Another status page that sucks. Slack goes down, people start texting me about i...

sjsdaiuasgdia · on May 17, 2023

Progression of status pages, from experience at a large cloud provider...

Stage 1: Status is manually set. There may be various metrics around what requires an update, and there may be one or more layers of approval needed.

Problems: Delayed or missed updates. Customers complain that you're not being honest about outages.

Stage 2: Status is automatically set based on the outcome of some monitoring check or functional test.

Problems: Any issue with the system that performs the "up or not?" source of truth test can result in a status change regardless of whether an actual problem exists. "Override automatic status updates" becomes one of the first steps performed during incident response, turning this into "status is manually set, but with extra steps". Customers complain that you're not being honest about outages and latency still sucks.

Stage 3: Status is automatically set based on a consensus of results from tests run from multiple points scattered across the public internet.

Problems: You now have a network of remote nodes to maintain yourself or pay someone else to maintain. The more reliable you want this monitoring to be, the more you need to spend. The cost justification discussions in an enterprise get harder as that cost rises. Meanwhile, many customers continue to say you're not being honest because they can't tell the difference between a local issue and an actual outage. Some customers might notice better alignment between the status page and their experience, but they're content, so they have little motivation to reach out and thank you for the honesty.

Eventually, the monitoring service gets axed because we can just manually update the status page after all.

Stage 4: Status is manually set. There may be various metrics around what requires an update, and there may be one or more layers of approval needed.

Not saying this is a great outcome, but it is an outcome that is understandable given the parameters of the situation.

croes · on May 17, 2023

More like this

https://www.hasthelargehadroncolliderdestroyedtheworldyet.co...

viraptor · on May 17, 2023

There are two kinds of status pages. Those that show you red when the service is up (automated) and those that show you green when the service is down (manual and automated) - or some mix of those two. You don't want made up information too, so for the manual one you'll get some delay for the analysis of the situation.

Your actions are extremely unlikely to change if the downtime is for less than half an hour. So what exactly do you expect to happen here?

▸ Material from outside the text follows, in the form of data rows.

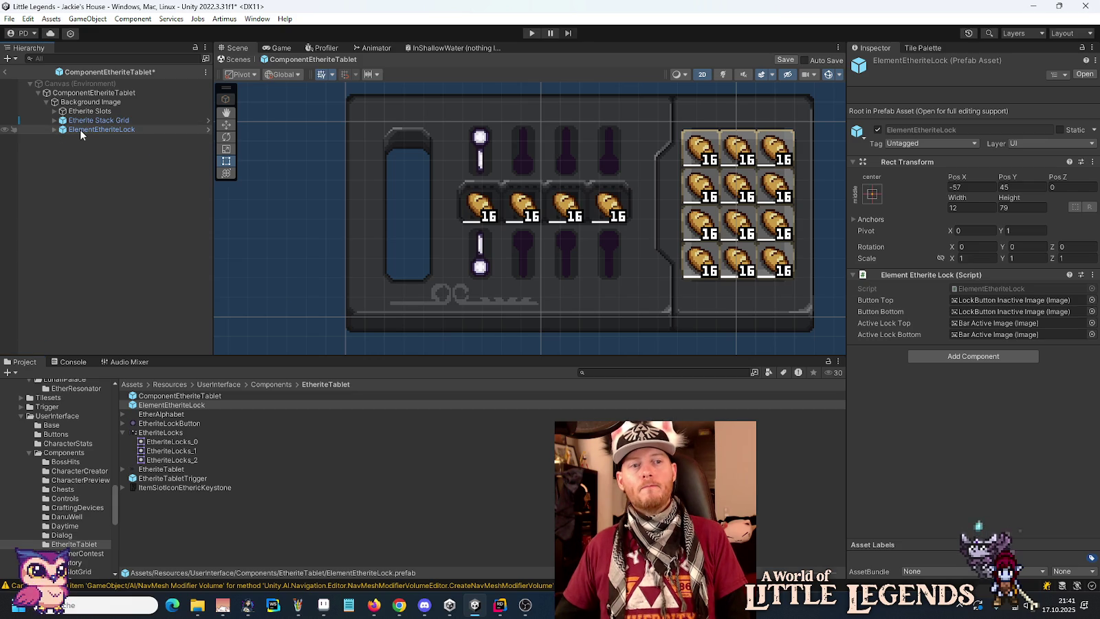
- Duplicate ElementEtheriteLock three times and move the first copy into the tablet's second column
{"action": "left_click", "coordinate": [80, 129]}
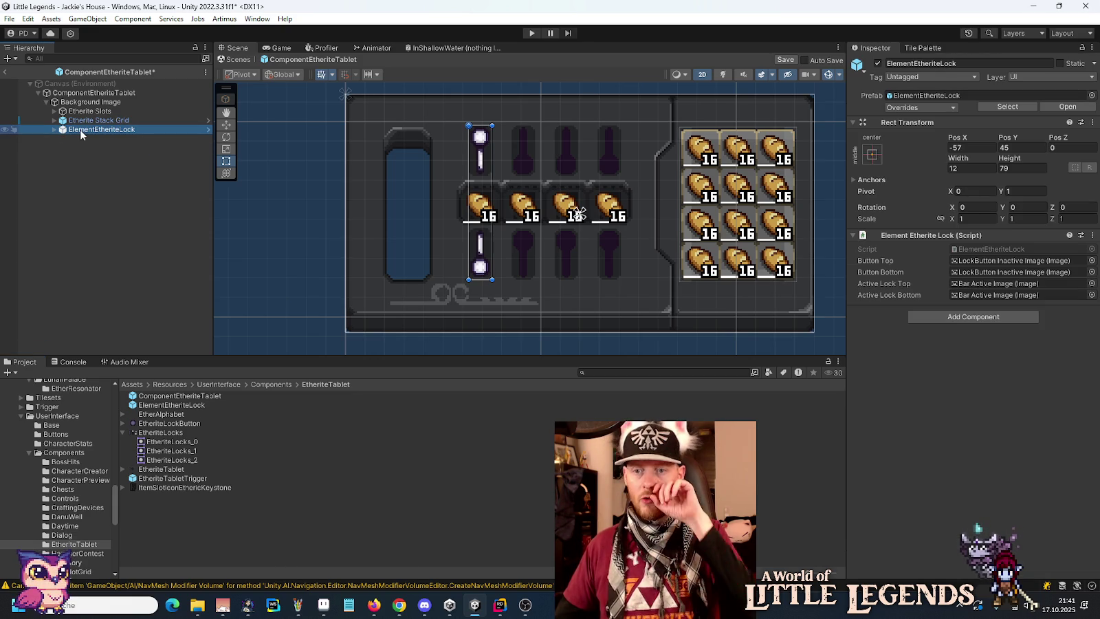
{"action": "key", "text": "ctrl+d"}
{"action": "key", "text": "ctrl+d"}
{"action": "key", "text": "ctrl+d"}
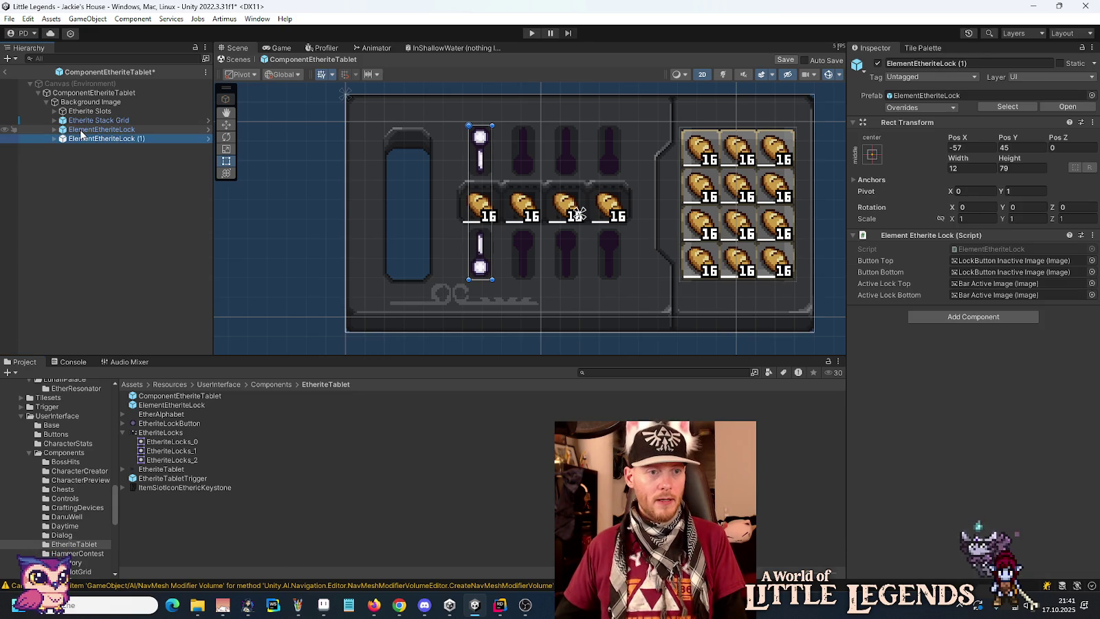
{"action": "left_click", "coordinate": [101, 140]}
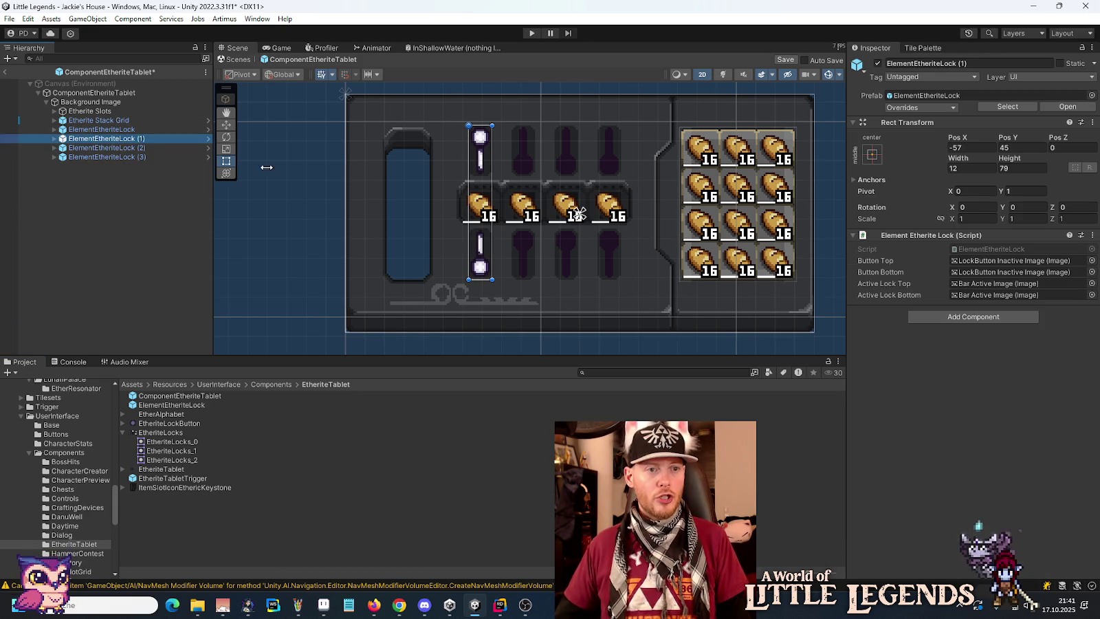
{"action": "scroll", "coordinate": [540, 161], "scroll_direction": "up", "scroll_amount": 1}
{"action": "left_click", "coordinate": [226, 124]}
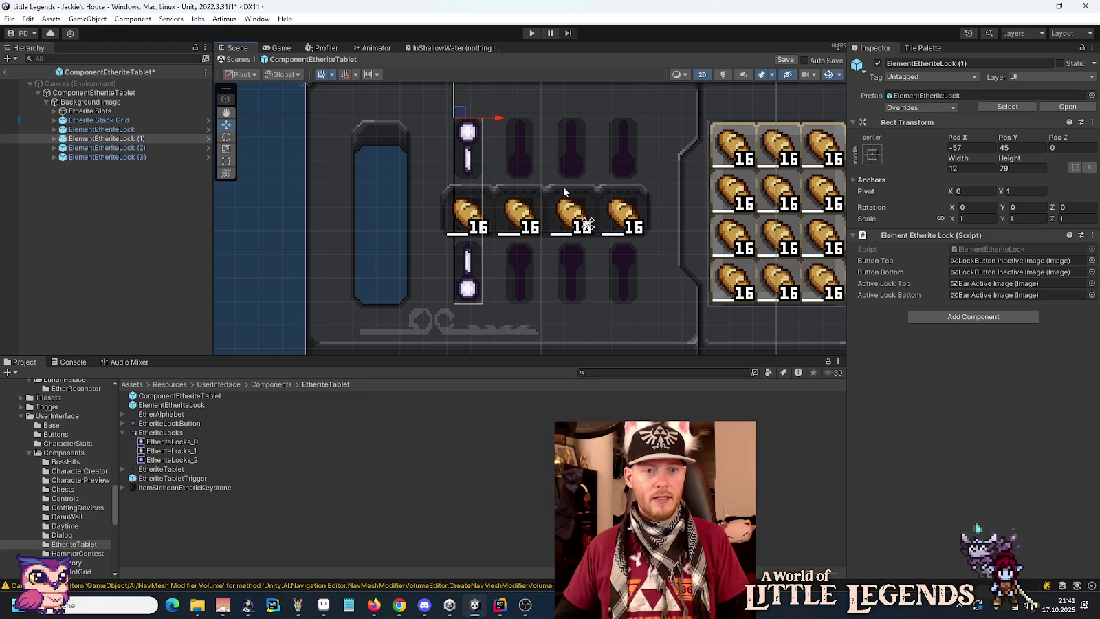
{"action": "scroll", "coordinate": [508, 120], "scroll_direction": "up", "scroll_amount": 3}
{"action": "left_click_drag", "start_coordinate": [463, 118], "coordinate": [543, 120]}
- Move ElementEtheriteLock (2) and (3) into the third and fourth columns
{"action": "left_click", "coordinate": [138, 148]}
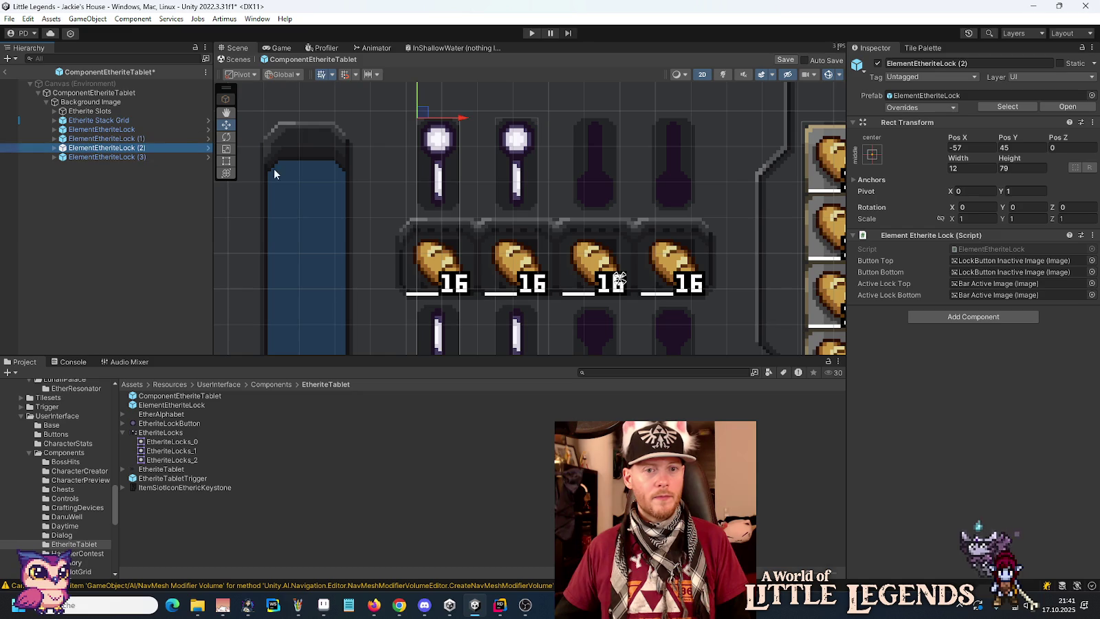
{"action": "left_click_drag", "start_coordinate": [461, 118], "coordinate": [618, 119]}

(Yes, I got annoyed at a thousandth comment that essentially says the status update is not instantaneous and perfectly reflecting the situation)

ilyt · on May 17, 2023

I expect:

* not lying

* not having to dig out our logs and proofs for SLA reasons on obvious fuckup.

> (Yes, I got annoyed at a thousandth comment that essentially says the status update is not instantaneous and perfectly reflecting the situation)

It's not about it being minute behind reality, it's about it lying in entirety. Why you have so much problems with understanding that ?

viraptor · on May 17, 2023

There's a bit of time between a delayed status report and lying. If you referred to them historically not reporting anything at all then that's fair, but it wasn't clear from the message.

And it's a common comment I see 10min after some service having issues: "the status page is still green" - yes, people are probably still logging in to things and figuring out if the issue actually is internal.

ilyt · on May 18, 2023

But the expectation is that site reports live state.

If it is up to person to change it then it as status page is useless, might as well look at reddit whether people are complaining...

efficax · on May 17, 2023

status pages are rarely automated and it looks like slack was down at like 1am pacific. somebody got woken up by a page and groggily escalated and they sat there fighting the outage for 30 minutes before someone said “what about the status page”. or at least that’s how it worked at my last company

stevewodil · on May 17, 2023

This is very accurate. Or the customer communication lead was shadowing and this was their first incident.

It’s all the same

switch007 · on May 17, 2023

If you accept that status pages are (partially) under the control of PR teams, it makes more sense that they’re useless and a lie.

nurettin · on May 17, 2023

Status page pull request is pending merge, because seniors are either fired or or overworked.